--- SOURCE DOCUMENT ---
The Student Prince. A large male chorus swings steins in the air and opens the college drinking chant. The prince in disguise falls in love with a waitress. Excellent voices, elaborate scenery, a seasoning humor and easily audible music are comfortably combined.

The Little Clay Cart. That curious little back alley theatre, the Neighborhood Playhouse, pushed its memor able Grand Street Follies out of the way to do a Hindu play. A Hindu play sounds formidable, clogged with dead bodies floating down the Ganges and that sort of thing. As a matter of fact, most of the CART is comic. There are courtesans and kings, several scenes, no dramatic pyramiding as we know it.

Rare colorings and scents of strange philosophies mingle swiftly with the laughter. Altogether a shrewd and sensitive experiment.

Princess April. One small and exceptionally amusing young lady, Dorothy Appleby by name; one prima donna of established repute, Tessa Kosta; one chorus that could dance; two or three tunes designed for repetition; and an exceptionally futile book. This is the sum of Princess April. So leaden a liability is this same book, so halting the hilarity, that the production is of doubtful destiny.

Lady, Be Good. When two or three people such as Fred and Adele Astaire and Walter Catlett are gathered together in the name of entertainment, the entertainment must be worthy of the name. Lady, Be Good is very good INDEED. Assisting the leaders is Cliff Edwards, who makes the simple ukelele an instrument of violent versatility, an agile and pictorial chorus, brilliant settings by Normal Bel-Geddes and music by George Gershwin. And, as if this weren't enough, the producers broke nearly all precedent and bought a large stock of new and most amusing jokes. "You're so beautiful," says Mr. Catlett to a certain lady, "that there have been complaints about you."

The Man in Evening Clothes. When a good idea falls to pieces like a human character suddenly crumbling, the spectacle is decidedly distressing. Such was the fate of a good idea in Henry Miller's production. In the first act, the bailiff gave the impecunious count only one suit from all his belongings. He chose his evening clothes and set out to find his fate. Of all the amusing whirligigs of drama that might have come tumbling out of this conception, few were employed.

Cornerstone

Last week, Governor Smith of New York journeyed down the Hudson to Manhattan to lay one of the numerous cornerstones for which the gubernatorial trowel is thought appropriate. It was the cornerstone of a theatre, a new home for the New York Theatre Guild, paid for by the Guild's $500,000 bond issue without the aid of any rich "good fairies." Six years ago, the Theatre Guild consisted only of a few theatre enthusiasts with $500 in cash and a desire to produce plays of a character not ordinarily given a hearing by the commercial managers." Many a movement has had more initial assets, few have had less. In Manhattan, a movement of this kind in dramatics has usually become invisible after six years.

The Theatre Guild grew out of such a movement, to wit, the Washington Square Players, who led a desultory

corporate existence and disbanded at the War's outbreak. Some of the Players came together in 1919, started afresh as the Guild, began producing in the Garrick Theatre. Theatreland cocked its eye at John Ferguson by St. John Ervine, the Guild's second offering; kept the eye cocked when Masefield's The Faithful and Ervine's Jane Clegg appeared the next year; declared that the "art theatre" had achieved new and notable dimensions in the U. S. when the Guild gave Heartbreak House, Mr. Pim Passes By and Liliom among other plays of its third season. With He Who Gets Slapped, Ambush, Back to Methuselah, R.U.R., Peer Gynt, The Adding Machine, The Devil's Disciple, Fata Morgana and still others the Guild continued its conquest of an evergrowing public that looks to it for all that is broadly and deeply discerning in U. S. stage production.
--- MATERIAL SUPPLIED ---
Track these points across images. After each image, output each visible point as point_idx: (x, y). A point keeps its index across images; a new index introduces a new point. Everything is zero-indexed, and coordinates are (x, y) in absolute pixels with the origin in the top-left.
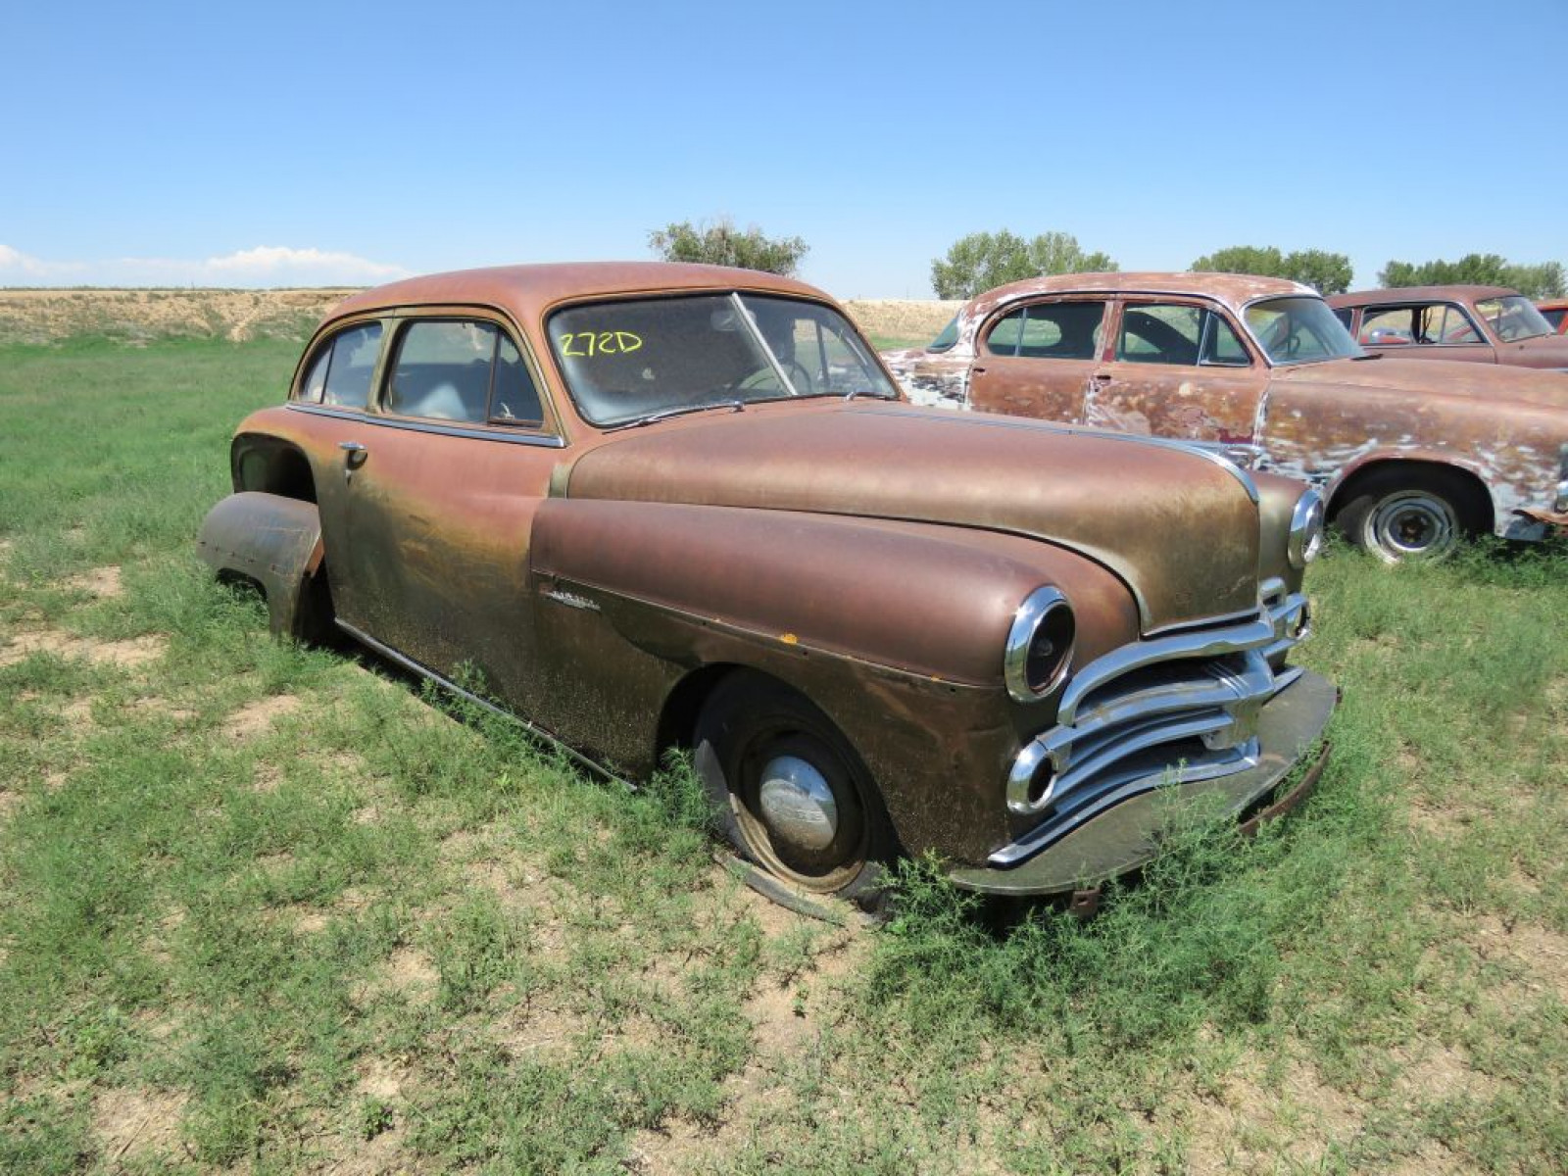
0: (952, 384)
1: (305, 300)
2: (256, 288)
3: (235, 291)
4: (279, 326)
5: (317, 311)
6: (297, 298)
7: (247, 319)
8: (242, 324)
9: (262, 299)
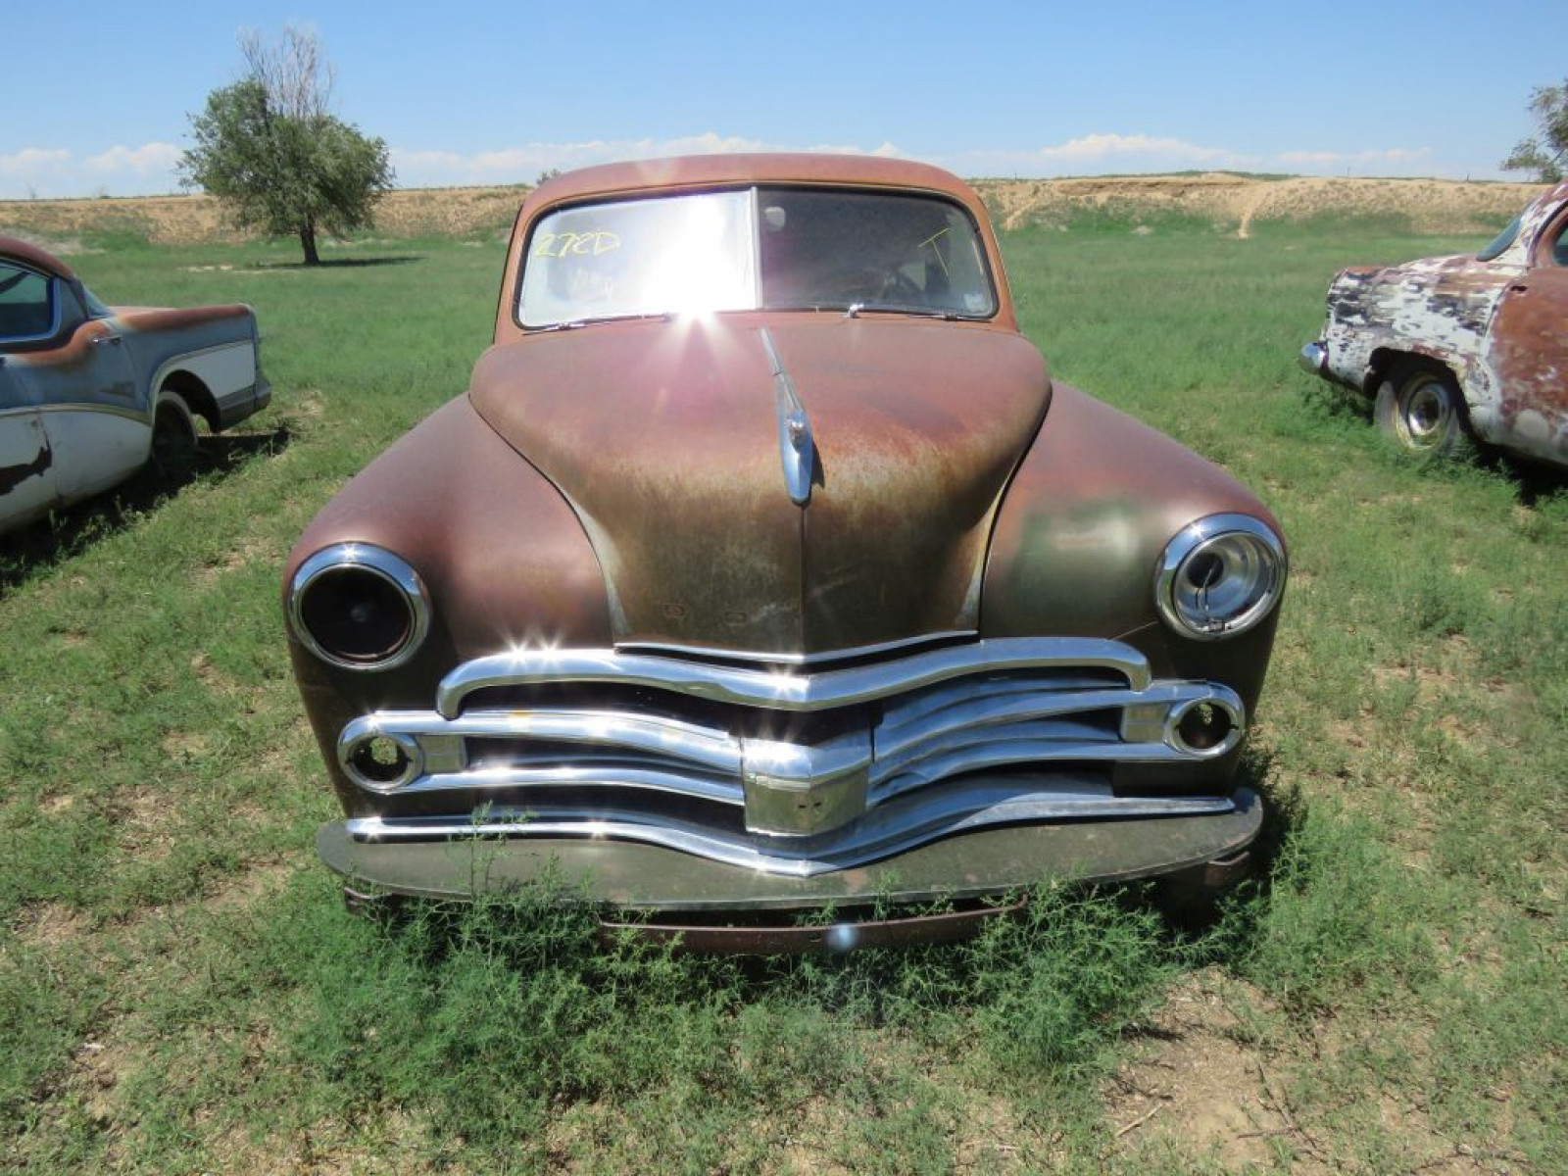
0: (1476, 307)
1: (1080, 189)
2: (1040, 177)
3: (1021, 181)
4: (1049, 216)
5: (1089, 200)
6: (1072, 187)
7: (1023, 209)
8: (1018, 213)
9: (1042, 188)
---
### WHAT THIS EXERCISE ASKS
1) Translate this sentence from the theatre reviews into Spanish: "He chose his evening clothes and set out to find his fate."
2) Rewrite the theatre reviews from "The Student Prince." up to and including "and sensitive experiment.", changing "Hindu" to "Sanskrit".

### EXPECTED OUTPUTS
1) Eligió su ropa de etiqueta y salió a buscar su destino.

2)
The Student Prince. A large male chorus swings steins in the air and opens the college drinking chant. The prince in disguise falls in love with a waitress. Excellent voices, elaborate scenery, a seasoning humor and easily audible music are comfortably combined.

The Little Clay Cart. That curious little back alley theatre, the Neighborhood Playhouse, pushed its memor able Grand Street Follies out of the way to do a Sanskrit play. A Sanskrit play sounds formidable, clogged with dead bodies floating down the Ganges and that sort of thing. As a matter of fact, most of the CART is comic. There are courtesans and kings, several scenes, no dramatic pyramiding as we know it.

Rare colorings and scents of strange philosophies mingle swiftly with the laughter. Altogether a shrewd and sensitive experiment.